Joshua tersenyum pahit"mana mungkin aku bercanda tentang ini."
"kenapa? kenapa dia pergi, bukanya kalian saling mencintai? dan bukanya ellen ingin sekali menikah denganmu?"
"aku juga awalnya berfikir begitu, tapi nyatanya."
Dia menarik nafas berat.
"lalu bagaimana dengan pernikahanya?"
"di batalkan."Jhony kembali membulatkan matanya.
Rasanya sudah cukup memberitahu Jhony tentang Ellen dan pernikahanya yang hancur. dia tidak perlu memberitahu pada Jhony tentang pernikahanya dengan pembantu sialan itu. lagipula dia juga tidak akan pernah membahasnya dengan siapapun.
Joshua mengalihkan pandanganya ke luar jendela.
"Nanti malam kau ada acara tidak?" tanya Jhony menghentikan lamunan Joshua.
"Tidak, memangnya kenapa?"
"Nanti malam aku akan pergi ke bar, kau mau ikut?
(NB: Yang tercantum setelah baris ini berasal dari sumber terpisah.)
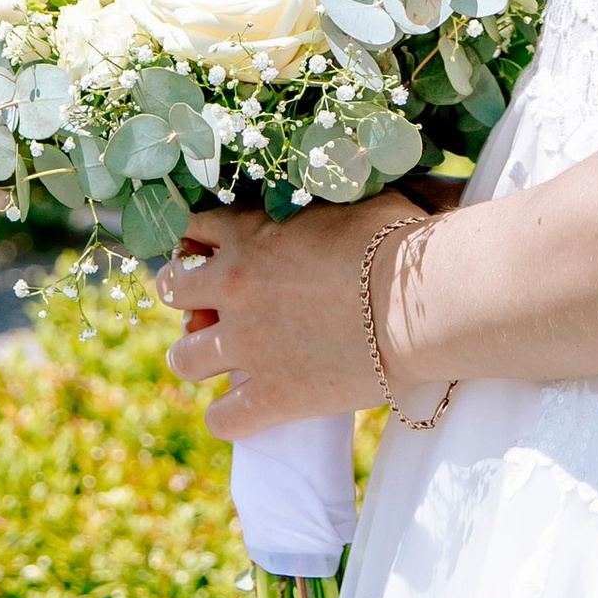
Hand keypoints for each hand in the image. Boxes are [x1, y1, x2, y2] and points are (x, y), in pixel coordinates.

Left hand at [159, 202, 421, 438]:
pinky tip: (250, 408)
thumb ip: (320, 201)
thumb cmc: (401, 240)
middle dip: (190, 298)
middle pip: (172, 290)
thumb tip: (333, 178)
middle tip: (218, 309)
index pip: (190, 230)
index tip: (216, 256)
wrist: (424, 301)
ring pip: (183, 358)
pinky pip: (221, 419)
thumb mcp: (353, 199)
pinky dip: (230, 417)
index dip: (199, 245)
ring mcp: (247, 344)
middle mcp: (235, 286)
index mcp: (250, 233)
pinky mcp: (271, 396)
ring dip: (198, 356)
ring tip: (224, 360)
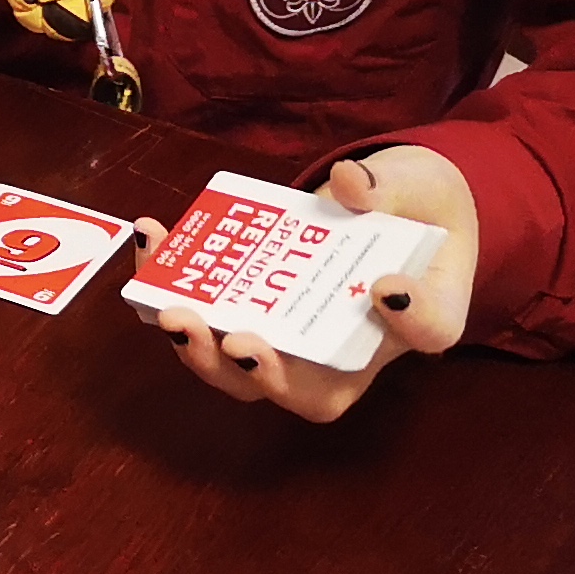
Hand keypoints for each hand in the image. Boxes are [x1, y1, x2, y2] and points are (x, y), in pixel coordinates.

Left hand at [134, 146, 481, 421]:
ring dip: (200, 348)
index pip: (423, 334)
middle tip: (235, 341)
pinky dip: (166, 285)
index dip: (407, 322)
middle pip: (306, 390)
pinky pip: (204, 319)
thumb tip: (348, 183)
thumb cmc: (415, 211)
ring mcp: (292, 338)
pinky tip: (151, 237)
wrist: (391, 208)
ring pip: (242, 371)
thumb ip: (387, 188)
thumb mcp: (418, 189)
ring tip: (171, 311)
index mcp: (417, 317)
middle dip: (261, 372)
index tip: (385, 287)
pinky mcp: (247, 311)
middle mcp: (349, 347)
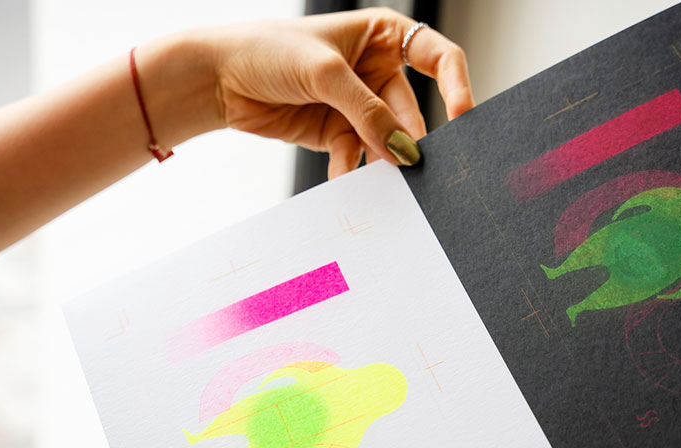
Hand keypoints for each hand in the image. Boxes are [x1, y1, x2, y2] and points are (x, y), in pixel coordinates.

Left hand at [205, 8, 473, 177]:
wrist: (218, 77)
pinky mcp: (336, 132)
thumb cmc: (268, 51)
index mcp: (382, 35)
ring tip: (382, 179)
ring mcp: (356, 104)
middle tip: (416, 164)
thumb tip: (404, 150)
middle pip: (410, 108)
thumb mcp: (326, 74)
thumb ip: (368, 113)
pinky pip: (356, 155)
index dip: (455, 85)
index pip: (438, 57)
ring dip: (382, 159)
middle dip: (410, 136)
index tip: (463, 115)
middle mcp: (375, 70)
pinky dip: (351, 167)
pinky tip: (341, 174)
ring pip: (385, 138)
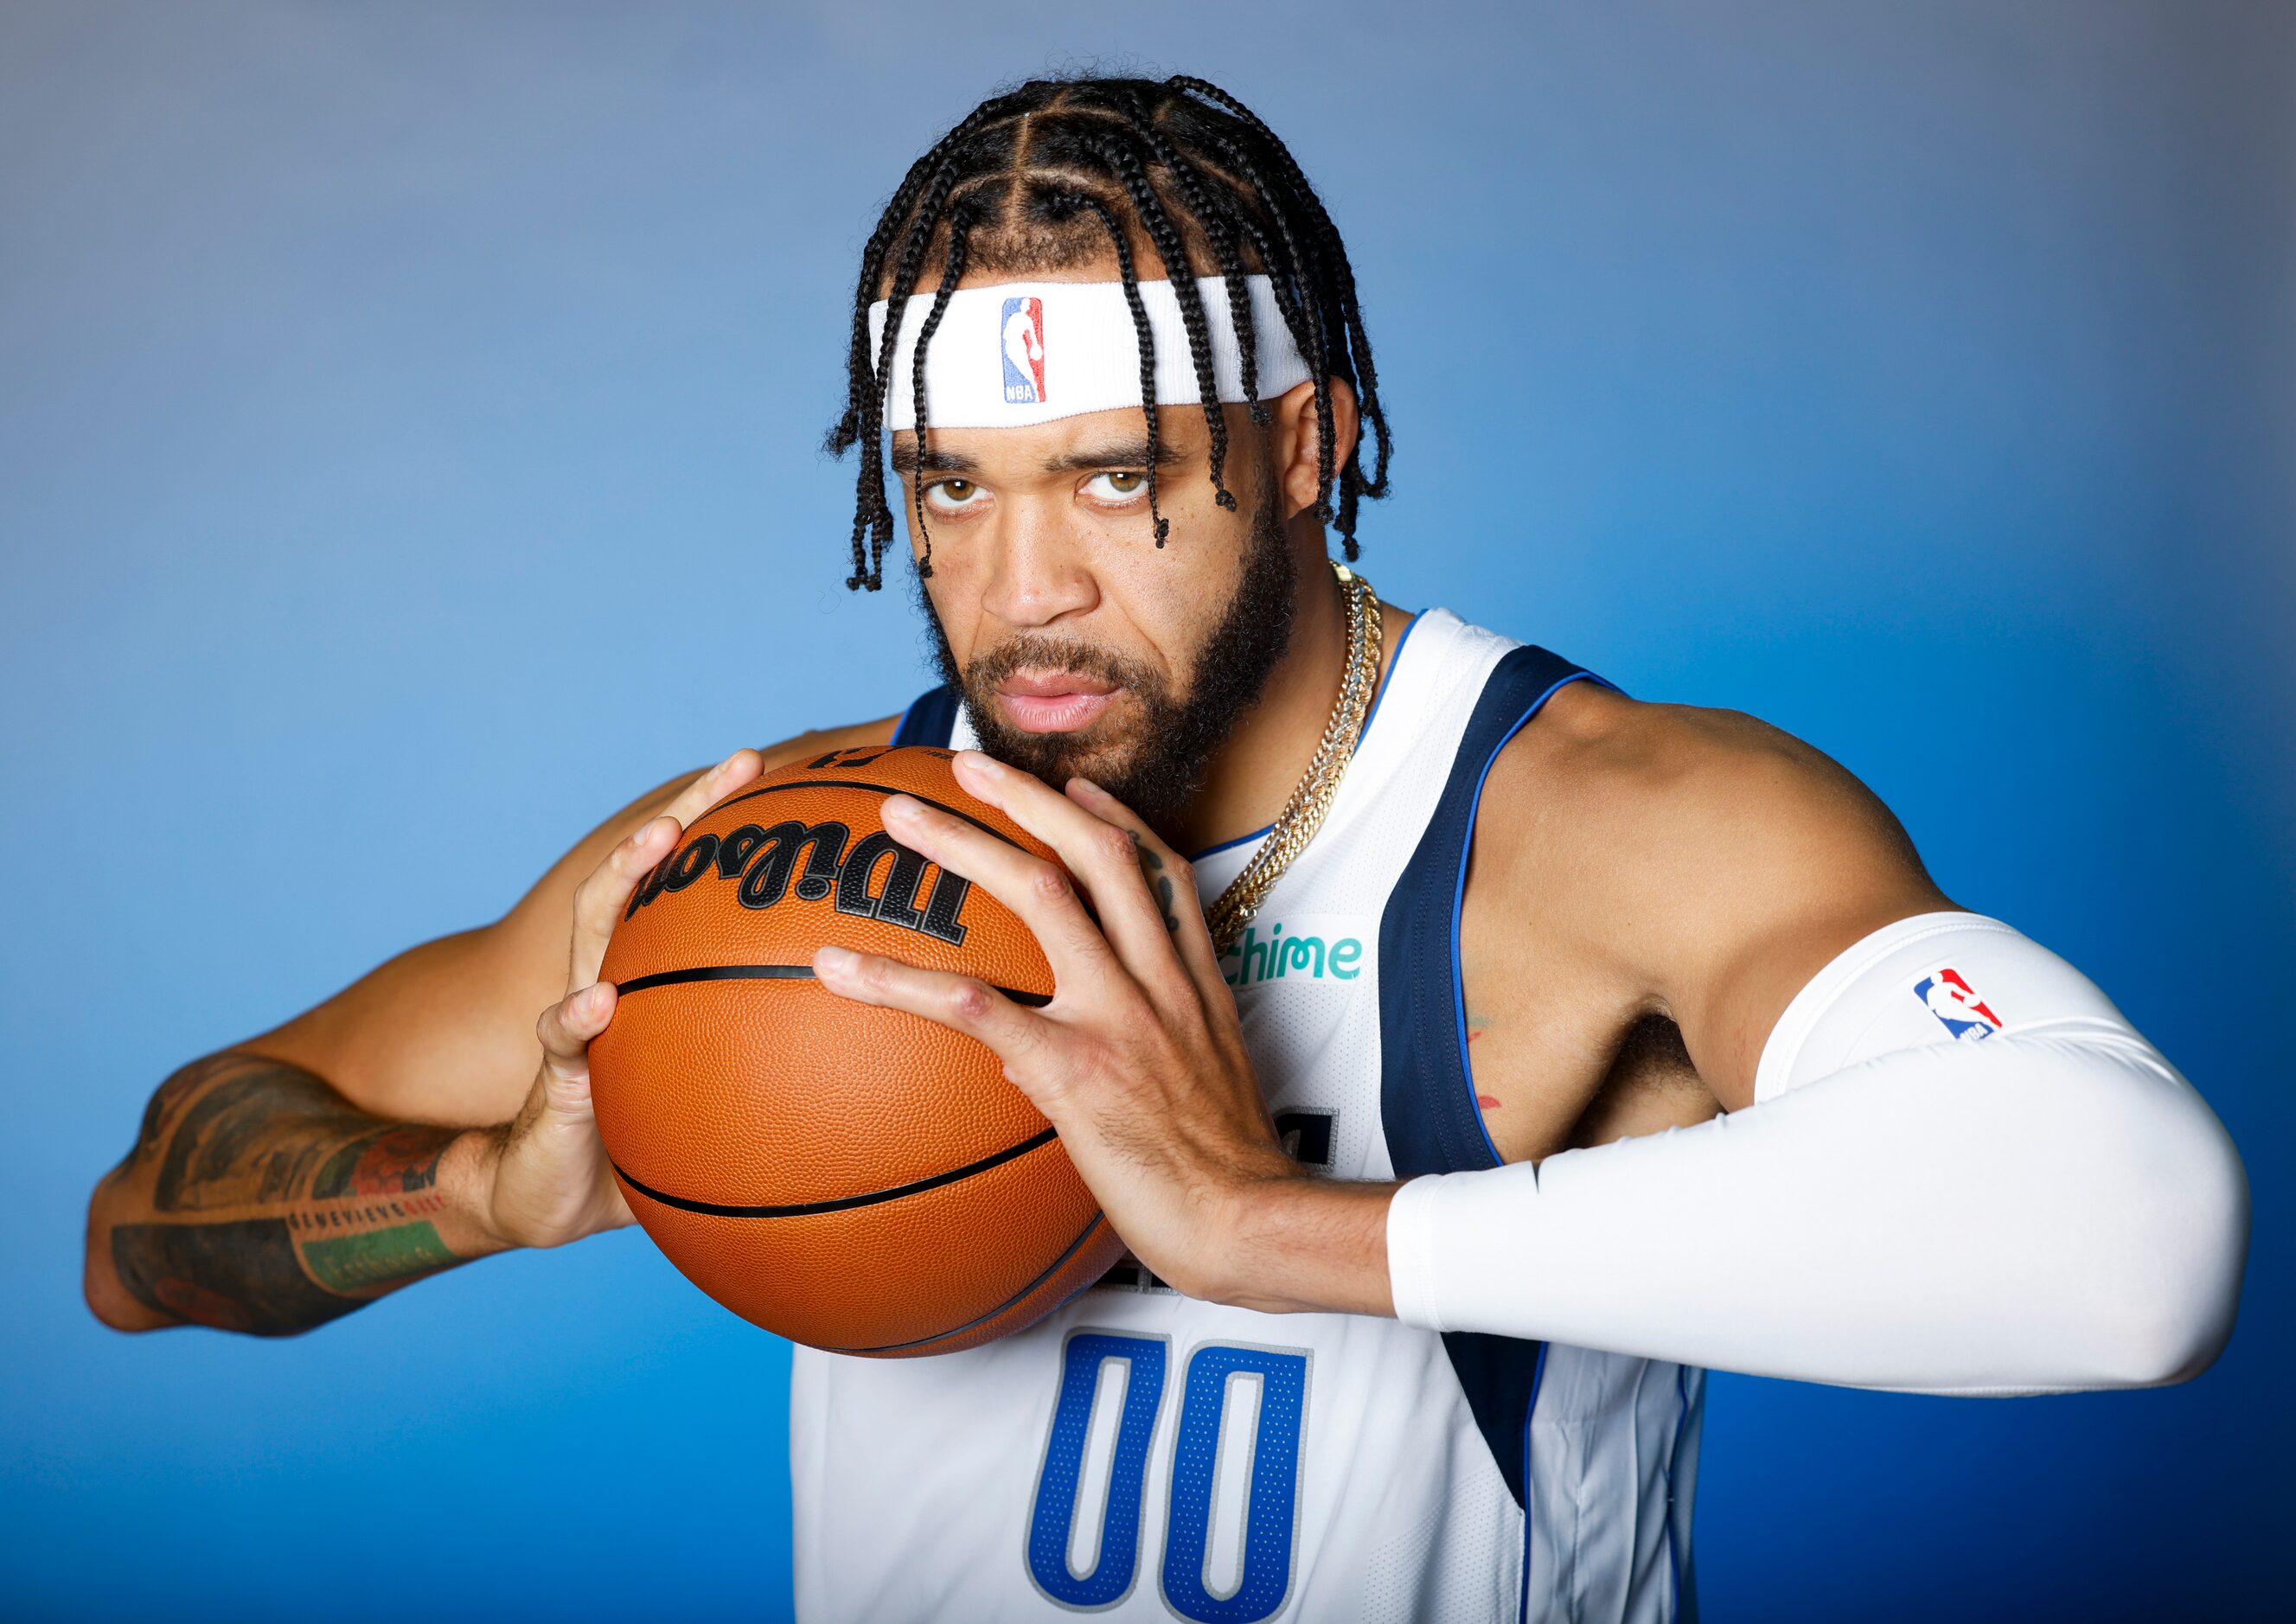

Aku tidak bisa menjamin kau akan melupakan Ellen tapi mungkin kau bisa bersenang-senang sebentar,
hidupmu terlalu kaku seperti kanebo kering."
Joshua mencoba untuk berfikir, dia mengetuk-etuk meja dengan jarinya beberapa kali. sebenarnya hari ini dia tidak telalu sibuk, hanya meeting dengan klien barunya, tapi mungkin dia bisa menerima ajakan Jhony, lagipula Jhony benar, hidupanya terlalu kaku, lebih kaku daripada kanebo kering.
"jam berapa?"
"sepuluh malam."Joshua mengangguk. dia melirik arlojinya, tidak terasa dia sudah menghabiskan waktunya selama satu jam sendiri disini, dia sampai lupa untuk menghabiskan nasi gorengnya.
Joshua bangkit berdiri"aku harus pergi, pelayan."
Seorang pelayan datang menghampirinya.
"iya ada yang bisa saya bantu?"
"tolong hitung berapa,"pinta Joshua mengambil dompetnya dari saku celana.
"baik."Pelayan itu mulai menghitung jumlah totalnya.
Jhony berdiri"oh tidak usah repot-repot shua, aku..."
"aku tidak terima penolakan."
"oh baiklah tuan ceo."mereka berdua terkekeh kecil.
"jadi 120 ribu,"kata si pelayan setelah selesai menghitung.
Joshua mengambil uang 100 ribuan dua, tidak ada uang kecil di dalam dompetnya, hanya berisi lima lembar uang 100 ribuan, hanya untuk keperluan mendadak, selebihnya dia selalu menggunakan kartu.
"tunggu sebentar akan saya ambil kembalianya."
"tidak usah, itu tips untuk mu." Joshua mengalihkan pandanganya pada Jhony lagi, menepuk pundak Jhony.
"Jhon, aku pergi dulu."Jhony mengangguk. Joshua berjalan pergi keluar dari dalam kafe.
Jhony berbalik, dia memandangi punggung Joshua sampai hilang di seberang sana "akhirnya kita bertemu lagi ya, b******n kecil."